L'E40 s'étendrait de Gdańsk en Pologne, en passant par le sud de la Biélorussie jusqu'à Kherson en Ukraine. Ce serait la plus longue voie navigable d’Europe, 25 fois la longueur du canal de Panama. Les ministères du gouvernement et une coalition d'organisations font avancer la construction. Les petits navires peuvent déjà passer, mais il sera approfondi et élargi pour permettre aux navires jusqu'à 80 mètres de long de passer.

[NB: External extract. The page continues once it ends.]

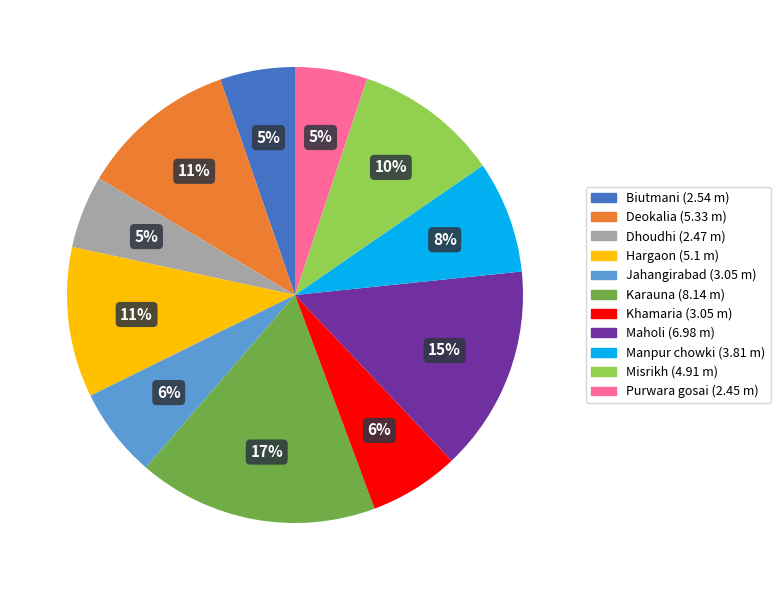

Between Hargaon and Khamaria, which is larger?

Hargaon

Plan de la voie navigable E40

Une deuxième étude de faisabilité est actuellement en cours en Pologne pour décider de la meilleure route, avec des résultats attendus dans les prochains mois. Le gouvernement semble aller de l'avant avec les plans du barrage de Siarzewo, l'un des 13 à 15 barrages qui devraient être construits sur la Vistule. Les coûts de construction de l'E40 devraient être supérieurs à 13 milliards d'euros (11,7 milliards de livres sterling), dont la majorité sera dépensée en Pologne.

Les écologistes sont également préoccupés par la perte de biodiversité. La voie navigable traverserait une région appelée Polésie, une zone des deux tiers de la taille du Royaume-Uni, souvent appelée l'Amazonie d'Europe en raison de son incroyable diversité de faune, y compris 1,5 million d'oiseaux migrateurs ainsi que des bisons, des loups et des lynx. et les ours. Soixante sites fauniques d'importance internationale sur la route E40 seraient affectés par sa construction.